Answer these from the timely dataflow excerpt.
(a) How many inputs does the PageRank operator have, and what does each carry?
(b) Which file in the timely dataflow repository deals with tracking progress?
(c) In the Port enum, which variant names an operator input?

SOURCE EXCERPT:

-=-=-=-=-

In this dataflow there are four operators, with integer identifiers you can read out from their names (they have a leading zero to indicate that they are in the zero-th dataflow). These operators also have edges between them, and in particular the PageRank operator stands out as having two inputs, one for graph edges and one for circulating ranks. As edges flow in from the Input operator, they prompt the PageRank operator to start the circulation of ranks, on past a Probe operator, along a Feedback operator, and back in to the PageRank operator from whence they came.

As it turns out, the PageRank operator is written to await all of its input edges before it starts circulating ranks, and it awaits the contribution of all ranks from one iteration before producing new ranks for the next iteration. These seem like smart things to do, but how does the operator know when this happens if we are not directly coordinating the execution of operators?

Timely dataflow's progress tracking machinery is the answer!

Tracking progress

In the timely dataflow repository there is a module of code that deals with tracking progress in a timely dataflow graph: reachability.rs . This file does most of the thinking, and it is only about 350 lines of code, plus a fair bit for comments.

We are going to take a bit of a tour of the functionality of this module, through the lense of differential dataflow .

It turns out that it is easier to describe what is going on in the module using high-level programming constructs, like differential dataflow, which can get across the intent of the computation without the concurrent stress about the specific implementation details. We will need to use careful and clever algorithms when doing progress tracking, because we haven't yet built up differential dataflow (which itself relies on progress tracking; it's dataflows all the way down).

Types and traits to model timely dataflows.

Let's start with some warm up where we name the moving parts in a timely dataflow, from our progress-tracking point of view.

A timely dataflow graph is defined with respect to a timestamp type T , which needs time implement the Timestamp trait . This trait isn't wildly complicated, and we will call out the uses of its non-standard requirements at the few moments we see them. You are welcome to think of it as an integer for now.

A timely dataflow graph is described by a collection of operators, numbered using integers, that each have a number of input and output ports. The ports are connected to each other by edges, which specifically connect output ports of some operator with input ports of what may be some other operator (or the same operator, even).

There are some helpful types in timely dataflow's progress module :

/// A timely dataflow location.
pub struct Location {
    /// A scope-local operator identifier.
    pub node: usize,
    /// An operator port identifier.`
    pub port: Port,
}

/// An operator port.
pub enum Port {
    /// An operator input.
    Target(usize),
    /// An operator output.
    Source(usize),
}

In this world, a Location is either an input or output port at a specific operator, where ports are further classified as either Target or Source ports, respectively, because they are either the target or source of timestamped messages.

When we want to be more specific about a Location , we also have types that specifically name source and target locations:

/// Names a source of a data stream.
pub struct Source {
    /// Index of the source operator.
    pub node: usize,
    /// Number of the output port from the operator.
    pub port: usize,
}

/// Names a target of a data stream.
pub struct Target {
    /// Index of the target operator.
    pub node: usize,
    /// Number of the input port to the operator.
    pub port: usize,
}

I've elided some of the documentation comments, which get ahead of our current exposition.

We are going to model the state of a timely dataflow, from a progress tracking point of view, with three typed differential dataflow collections. Two of these might not be very surprisingly, and then the third one may require a bit of motivation.

-=-=-=-=-

DATA ENTRIES:
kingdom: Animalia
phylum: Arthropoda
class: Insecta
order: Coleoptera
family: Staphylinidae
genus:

-=-=-=-=-

OUTPUT FOR THIS EXERCISE:
(a) Two: one for graph edges and one for circulating ranks.
(b) reachability.rs
(c) Target